# Rolling Relics ride schedule 2015



## slick (Mar 19, 2015)

So as you all know the Rolling Relics do rides all over Northern California once a month. These rides are about 15 miles round trip at a very casual pace with 3 stops with one being lunch. I would like to invite any of you to come out and ride with us. Or you can just stop by the meeting spot, check out the bikes and say hi. I have been throwing these rides for 5 years noe and they all are a blast. So dust off your vintage bike, air up the tires, regrease those hubs and lets ride. 

Here's our Schedule for 2015. 
March 28th Santa Rosa Veterans Memorial Building 10am
April 25th Lodi 1389 S. Lower Sacramento rd. Lowes parking lot 10am.
May 16th Yosemite National Park valley floor
June 27th Santa Cruz location TBA 
July 25th San Francisco Hi Dive bar, Embarcadero pier28 10am
August 29th Alameda Petco parking lot South Shore Center
September 26th Monterey Seaside Beach 2600 Sand Dunes Drive 10am
October 31 Sacramento Suzie Burger 29th and P st. Halloween costume ride. 4pm. 
November 28th Livermore location TBA
December 12th Holiday Party TBA


----------



## eguti66 (Mar 26, 2015)

Thanks for posting the schedule


----------



## KingSized HD (Mar 27, 2015)

Yep, thanks for the post. Can't make tomorrow's ride but any particular meeting place for the Yosemite ride?


----------



## eguti66 (Jun 24, 2015)

slick said:


> So as you all know the Rolling Relics do rides all over Northern California once a month. These rides are about 15 miles round trip at a very casual pace with 3 stops with one being lunch. I would like to invite any of you to come out and ride with us. Or you can just stop by the meeting spot, check out the bikes and say hi. I have been throwing these rides for 5 years noe and they all are a blast. So dust off your vintage bike, air up the tires, regrease those hubs and lets ride.
> 
> Here's our Schedule for 2015.

■ Data excerpt
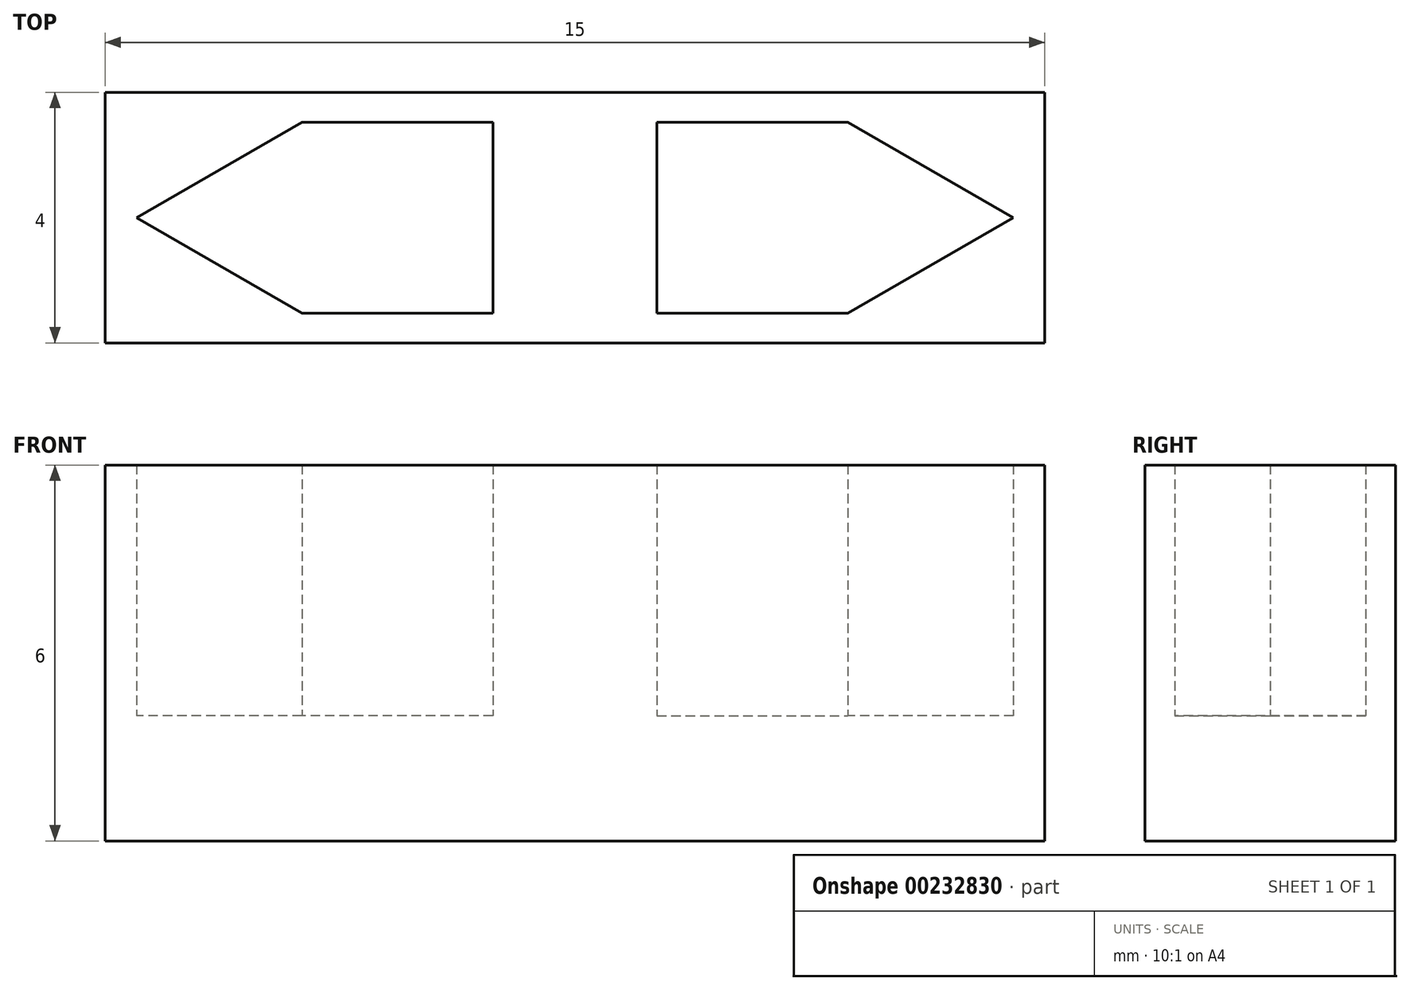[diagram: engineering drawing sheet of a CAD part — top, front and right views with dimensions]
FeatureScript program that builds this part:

■ Exercise set
(1) Reproduce the stretch of the Rolling Relics schedule thread from "# Rolling Relics" through "parking lot 10am.".
(2) Extend the Rolling Relics schedule thread, picking up right after its final line.
The listing has no connection to the Rolling Relics schedule thread.

■ Results
(1)
# Rolling Relics ride schedule 2015



## slick (Mar 19, 2015)

So as you all know the Rolling Relics do rides all over Northern California once a month. These rides are about 15 miles round trip at a very casual pace with 3 stops with one being lunch. I would like to invite any of you to come out and ride with us. Or you can just stop by the meeting spot, check out the bikes and say hi. I have been throwing these rides for 5 years noe and they all are a blast. So dust off your vintage bike, air up the tires, regrease those hubs and lets ride. 

Here's our Schedule for 2015. 
March 28th Santa Rosa Veterans Memorial Building 10am
April 25th Lodi 1389 S. Lower Sacramento rd. Lowes parking lot 10am.

(2)
> March 28th Santa Rosa Veterans Memorial Building 10am
> ...






Where is the meet up spot and time for the Santa Cruz ride????


----------



## GiovanniLiCalsi (Jun 24, 2015)

Will there be an Angel Island ride?


----------



## slick (Jun 24, 2015)

GiovanniLiCalsi said:


> Will there be an Angel Island ride?




The Angel Island ride is hosted by the Broken Spokes. Their ride is happening on 8-8-15. Remind me as time gets closer and ill post up a flyer for it when i receive one for it.


----------



## slick (Jun 24, 2015)

eguti66 said:


> Where is the meet up spot and time for the Santa Cruz ride????





We are meeting up in Capitola this Saturday the 27th for the Santa Cruz ride. Meet at the Sears parking lot in Capitola at 9:30am and we will leave promptly at 10:30. We will be cruising to the Woodies on the Wharf show, then lunch in downtown Santa Cruz, then back to Capitola.


----------



## mrg (Jun 24, 2015)

sounds like fun, almost ready to do a quick fri-sun trip !


----------



## island schwinn (Jun 26, 2015)

slick said:


> We are meeting up in Capitola this Saturday the 27th for the Santa Cruz ride. Meet at the Sears parking lot in Capitola at 9:30am and we will leave promptly at 10:30. We will be cruising to the Woodies on the Wharf show, then lunch in downtown Santa Cruz, then back to Capitola.




Address for Sears is 4015 Capitola Rd.Santa Cruz,CA.


----------



## traveler11 (Jun 30, 2015)

Any photos from the ride ?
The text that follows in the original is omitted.